Mykjåland met future teammates Wambach and Whitehill at the Algarve Cup in Portugal earlier this year, when the US defeated Norway and eventually won the tournament soon after.
At the time Mykjåland had agreed to terms with the Freedom, but unlike her American teammates, could not come to the country to train with the team during WPS preseason. She arrived in Maryland the day before the last preseason game against the UNC Tar Heels. Mykjåland came in at the second half and scored her first goal in the US.
But even after scoring a goal shortly after she entered the game, Mykjåland shared in the postgame interview that she was not happy with her performance. As the WPS season started and she got to play more minutes and score goals, including a nice set up in Atlanta where she flicked the ball to Wambach, who in return gave a back heel pass that assisted in the goal, Mykjåland was still not comfortable with her performance.
It was only in the first half of the friendly against the Canadian national team two weeks ago that she felt her usual self on the field. Part of her adjustments was learning how to play with fellow striker Wambach.
"She is a star. So it's fun to just be able to play up top with Abby. It's kind of big for me, and I'm learning a lot from her," Mykjåland says. "We're getting to know each other more and more [on the field]."
"I asked her one time, 'Should we say something if we have to say something short if we want it in this space or on foot?' Because I can't think that fast in English. Like, I want to say something, but it comes out in Norwegian. So it's stuff like that that you just have to figure out.
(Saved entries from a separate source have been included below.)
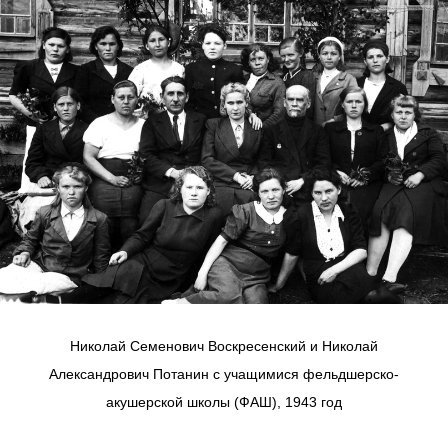
Николай Семенович Воскресенский и Николай
Александрович Потанин с учащимися фельдшерско-
акушерской школы (ФАШ), 1943 год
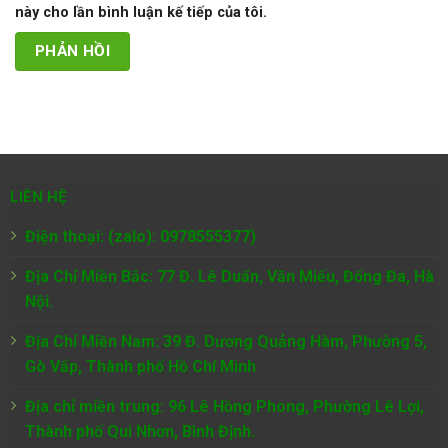
này cho lần bình luận kế tiếp của tôi.
LIÊN HỆ
Điện thoại: (zalo): 0978555377)
Địa Chỉ Miền Bắc: 77 Đ. Lê Duẩn, Văn Miếu, Đống Đa, Hà
Nội.
Địa Chỉ Miền Nam:
39 Đ. Dương Quảng Hàm, Phường 5,
Gò Vấp, Thành phố Hồ Chí Minh
Địa chỉ miền trung: 96 Lê Hồng Phong, Phường Lê Lợi,
Thành phố Qui Nhơn, Bình Định.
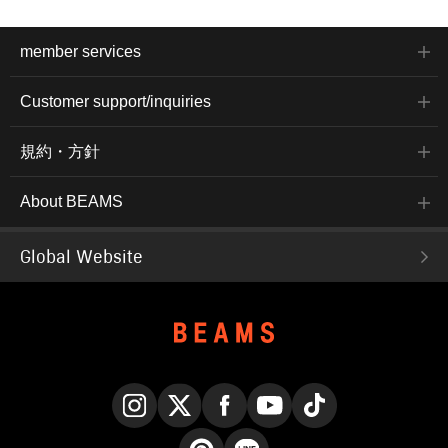
member services
Customer support/inquiries
規約・方針
About BEAMS
Global Website
Instagram
X
Facebook
YouTube
TikTok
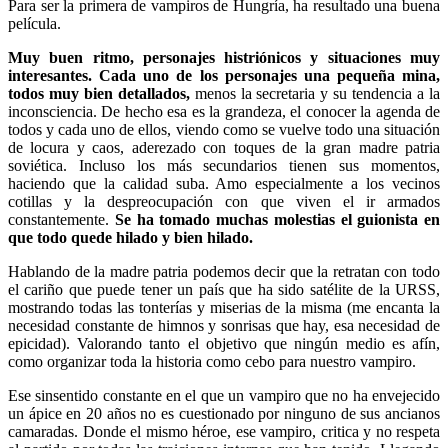
Para ser la primera de vampiros de Hungría, ha resultado una buena
película.
Muy buen ritmo, personajes histriónicos y situaciones muy
interesantes. Cada uno de los personajes una pequeña mina,
todos muy bien detallados,
menos la secretaria y su tendencia a la
inconsciencia. De hecho esa es la grandeza, el conocer la agenda de
todos y cada uno de ellos, viendo como se vuelve todo una situación
de locura y caos, aderezado con toques de la gran madre patria
soviética. Incluso los más secundarios tienen sus momentos,
haciendo que la calidad suba. Amo especialmente a los vecinos
cotillas y la despreocupación con que viven el ir armados
constantemente.
Se ha tomado muchas molestias el guionista en
que todo quede hilado y bien hilado.
Hablando de la madre patria podemos decir que la retratan con todo
el cariño que puede tener un país que ha sido satélite de la URSS,
mostrando todas las tonterías y miserias de la misma (me encanta la
necesidad constante de himnos y sonrisas que hay, esa necesidad de
epicidad). Valorando tanto el objetivo que ningún medio es afín,
como organizar toda la historia como cebo para nuestro vampiro.
Ese sinsentido constante en el que un vampiro que no ha envejecido
un ápice en 20 años no es cuestionado por ninguno de sus ancianos
camaradas. Donde el mismo héroe, ese vampiro, critica y no respeta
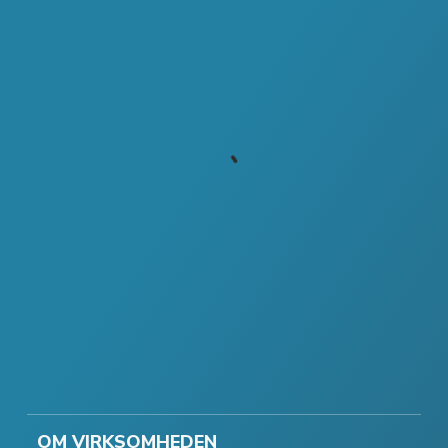
OM VIRKSOMHEDEN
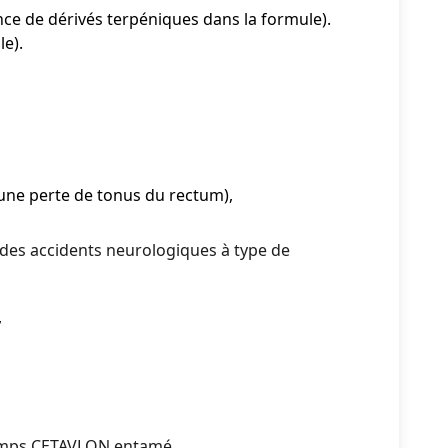
nce de dérivés terpéniques dans la formule).
e).
une perte de tonus du rectum),
 des accidents neurologiques à type de
,
gtemps CETAVLON entamé.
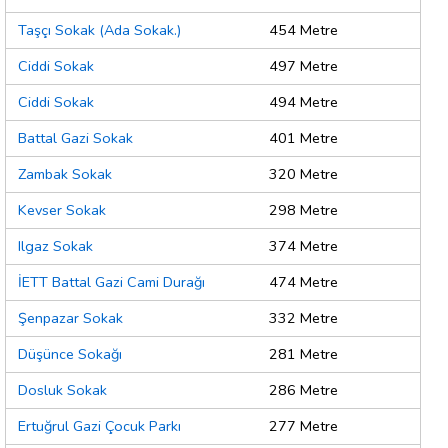
Taşçı Sokak (Ada Sokak.)
454 Metre
Ciddi Sokak
497 Metre
Ciddi Sokak
494 Metre
Battal Gazi Sokak
401 Metre
Zambak Sokak
320 Metre
Kevser Sokak
298 Metre
Ilgaz Sokak
374 Metre
İETT Battal Gazi Cami Durağı
474 Metre
Şenpazar Sokak
332 Metre
Düşünce Sokağı
281 Metre
Dosluk Sokak
286 Metre
Ertuğrul Gazi Çocuk Parkı
277 Metre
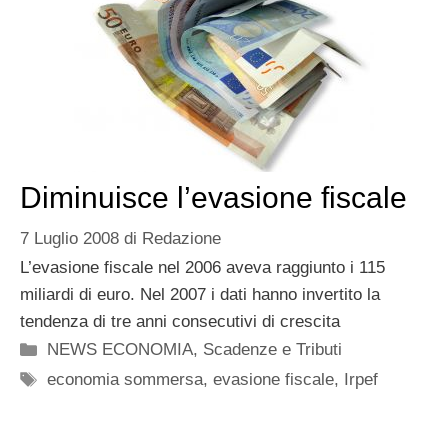
Diminuisce l’evasione fiscale
7 Luglio 2008
di
Redazione
L’evasione fiscale nel 2006 aveva raggiunto i 115
miliardi di euro. Nel 2007 i dati hanno invertito la
tendenza di tre anni consecutivi di crescita
Categorie
NEWS ECONOMIA
,
Scadenze e Tributi
Tag
economia sommersa
,
evasione fiscale
,
Irpef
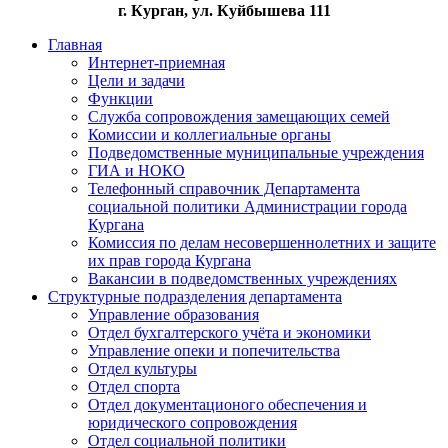
г. Курган, ул. Куйбышева 111
Главная
Интернет-приемная
Цели и задачи
Функции
Служба сопровождения замещающих семей
Комиссии и коллегиальные органы
Подведомственные муниципальные учреждения
ГИА и НОКО
Телефонный справочник Департамента
социальной политики Администрации города
Кургана
Комиссия по делам несовершеннолетних и защите
их прав города Кургана
Вакансии в подведомственных учреждениях
Структурные подразделения департамента
Управление образования
Отдел бухгалтерского учёта и экономики
Управление опеки и попечительства
Отдел культуры
Отдел спорта
Отдел документационого обеспечения и
юридического сопровождения
Отдел социальной политики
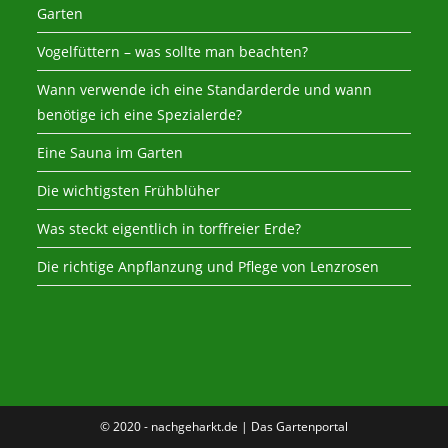
Garten
Vogelfüttern – was sollte man beachten?
Wann verwende ich eine Standarderde und wann
benötige ich eine Spezialerde?
Eine Sauna im Garten
Die wichtigsten Frühblüher
Was steckt eigentlich in torffreier Erde?
Die richtige Anpflanzung und Pflege von Lenzrosen
© 2020 - nachgeharkt.de | Das Gartenportal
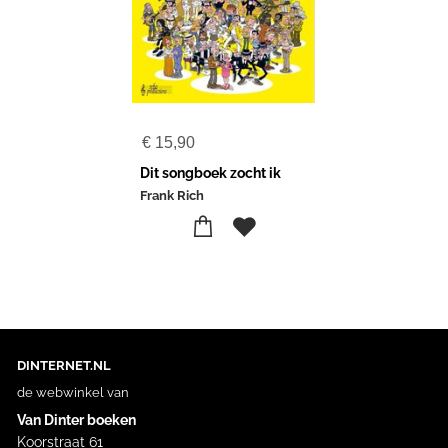
€
15,90
Dit songboek zocht ik
Frank Rich
DINTERNET.NL
de webwinkel van
Van Dinter boeken
Koorstraat 61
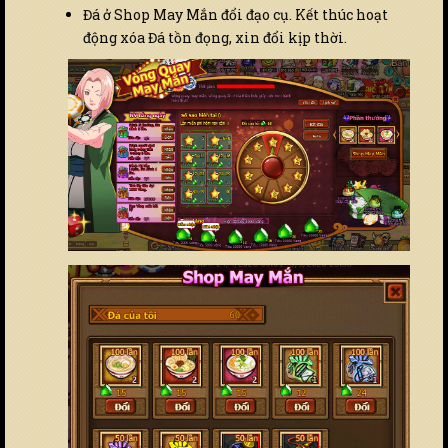
Đá ở Shop May Mắn đổi đạo cụ. Kết thúc hoạt
động xóa Đá tồn đọng, xin đổi kịp thời.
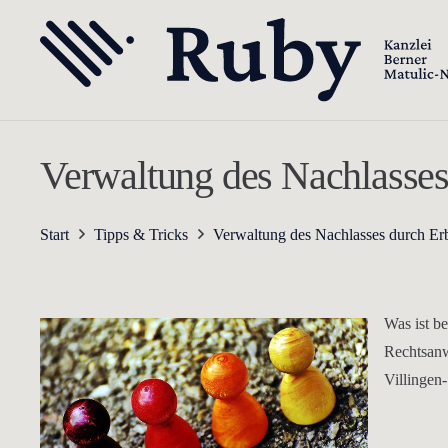
Verwaltung des Nachlasse
Start
Tipps & Tricks
Verwaltung des Nachlasses durch Er
Was ist b
Rechtsanw
Villingen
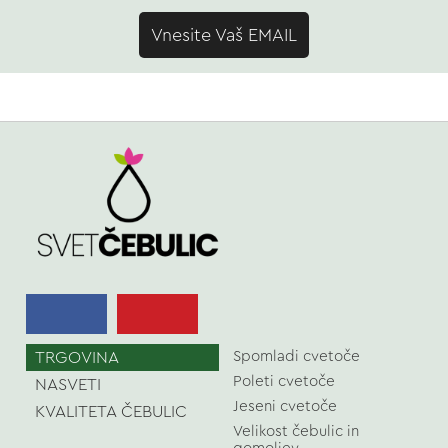
Vnesite Vaš EMAIL
TRGOVINA
Spomladi cvetoče
Poleti cvetoče
NASVETI
Jeseni cvetoče
KVALITETA ČEBULIC
Velikost čebulic in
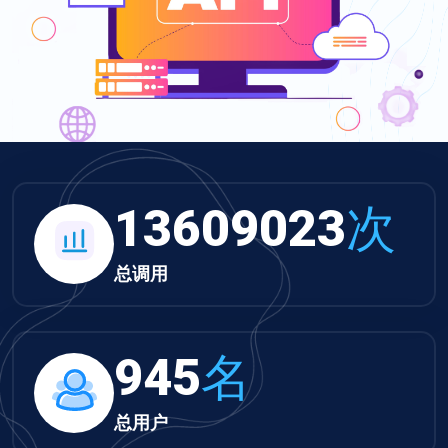
13609023
次
总调用
945
名
总用户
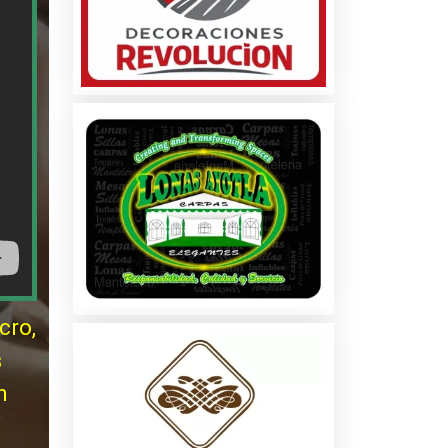
cro,
s
n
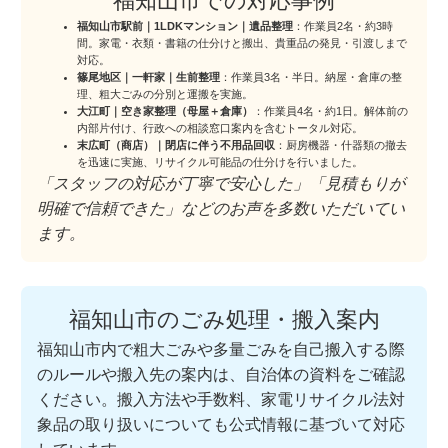
福知山市での対応事例
福知山市駅前｜1LDKマンション｜遺品整理
：作業員2名・約3時
間。家電・衣類・書籍の仕分けと搬出、貴重品の発見・引渡しまで
対応。
篠尾地区｜一軒家｜生前整理
：作業員3名・半日。納屋・倉庫の整
理、粗大ごみの分別と運搬を実施。
大江町｜空き家整理（母屋＋倉庫）
：作業員4名・約1日。解体前の
内部片付け、行政への相談窓口案内を含むトータル対応。
末広町（商店）｜閉店に伴う不用品回収
：厨房機器・什器類の撤去
を迅速に実施、リサイクル可能品の仕分けを行いました。
「スタッフの対応が丁寧で安心した」「見積もりが
明確で信頼できた」などのお声を多数いただいてい
ます。
福知山市のごみ処理・搬入案内
福知山市内で粗大ごみや多量ごみを自己搬入する際
のルールや搬入先の案内は、自治体の資料をご確認
ください。搬入方法や手数料、家電リサイクル法対
象品の取り扱いについても公式情報に基づいて対応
And I think we've gotten to know each other better."
As the interview wrapped and thank yous were exchanged, Mykjåland takes the bag of ice on top of her right knee, stands up, and walks off with a slight limp. She heads towards the locker room, already empty as her teammates have left to go to the airport.
But like a good team player, Mykjåland plans to cheer on her teammates from home while they play against FC Gold Pride. And after that, the work to get better continues as she looks ahead to the home game against the Chicago Red Stars on June 12, when she hopes to resume playing with the team, score more goals, and help win more games.
Because after all, you can never keep a good soccer nerd down.